What the task requires – Copy out each line below in which the string "provides" appears.

Source records –
+++++

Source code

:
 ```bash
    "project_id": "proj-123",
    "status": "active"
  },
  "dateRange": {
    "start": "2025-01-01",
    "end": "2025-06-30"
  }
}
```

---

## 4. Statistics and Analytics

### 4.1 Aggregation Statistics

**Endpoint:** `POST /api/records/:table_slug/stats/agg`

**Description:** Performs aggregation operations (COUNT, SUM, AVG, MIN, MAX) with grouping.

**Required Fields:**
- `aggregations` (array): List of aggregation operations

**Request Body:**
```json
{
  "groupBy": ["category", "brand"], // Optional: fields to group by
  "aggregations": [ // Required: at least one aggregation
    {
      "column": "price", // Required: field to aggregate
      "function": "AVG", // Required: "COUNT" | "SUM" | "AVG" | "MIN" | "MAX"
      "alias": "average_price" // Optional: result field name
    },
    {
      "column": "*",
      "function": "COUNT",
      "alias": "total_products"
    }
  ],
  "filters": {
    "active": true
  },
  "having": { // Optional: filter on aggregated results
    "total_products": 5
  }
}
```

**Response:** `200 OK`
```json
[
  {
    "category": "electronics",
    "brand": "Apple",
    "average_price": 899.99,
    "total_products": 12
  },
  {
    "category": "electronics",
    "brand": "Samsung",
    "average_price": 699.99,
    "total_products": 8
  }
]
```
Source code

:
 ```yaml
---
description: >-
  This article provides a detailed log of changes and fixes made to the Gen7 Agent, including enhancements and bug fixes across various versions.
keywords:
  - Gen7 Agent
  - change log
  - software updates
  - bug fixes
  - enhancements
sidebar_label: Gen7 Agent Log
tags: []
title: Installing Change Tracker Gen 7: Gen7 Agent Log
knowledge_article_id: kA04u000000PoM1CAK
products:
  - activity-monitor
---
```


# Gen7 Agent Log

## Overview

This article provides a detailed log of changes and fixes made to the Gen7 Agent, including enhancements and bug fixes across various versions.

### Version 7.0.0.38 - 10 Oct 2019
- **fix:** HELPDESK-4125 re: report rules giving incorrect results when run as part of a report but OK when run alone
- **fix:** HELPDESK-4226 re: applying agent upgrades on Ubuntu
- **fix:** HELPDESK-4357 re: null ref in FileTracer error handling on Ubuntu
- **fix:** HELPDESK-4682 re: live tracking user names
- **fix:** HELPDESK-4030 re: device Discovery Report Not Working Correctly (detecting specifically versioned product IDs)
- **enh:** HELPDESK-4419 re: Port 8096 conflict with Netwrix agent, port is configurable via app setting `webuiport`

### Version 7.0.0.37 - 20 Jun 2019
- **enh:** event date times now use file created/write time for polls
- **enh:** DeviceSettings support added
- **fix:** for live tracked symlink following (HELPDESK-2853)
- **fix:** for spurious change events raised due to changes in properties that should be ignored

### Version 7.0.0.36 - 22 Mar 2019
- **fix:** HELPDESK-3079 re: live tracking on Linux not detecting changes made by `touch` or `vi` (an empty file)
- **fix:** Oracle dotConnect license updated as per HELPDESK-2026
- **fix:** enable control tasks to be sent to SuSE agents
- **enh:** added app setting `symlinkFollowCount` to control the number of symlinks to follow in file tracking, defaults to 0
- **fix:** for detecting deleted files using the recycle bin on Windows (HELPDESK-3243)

+++++

Result below –
  This article provides a detailed log of changes and fixes made to the Gen7 Agent, including enhancements and bug fixes across various versions.
This article provides a detailed log of changes and fixes made to the Gen7 Agent, including enhancements and bug fixes across various versions.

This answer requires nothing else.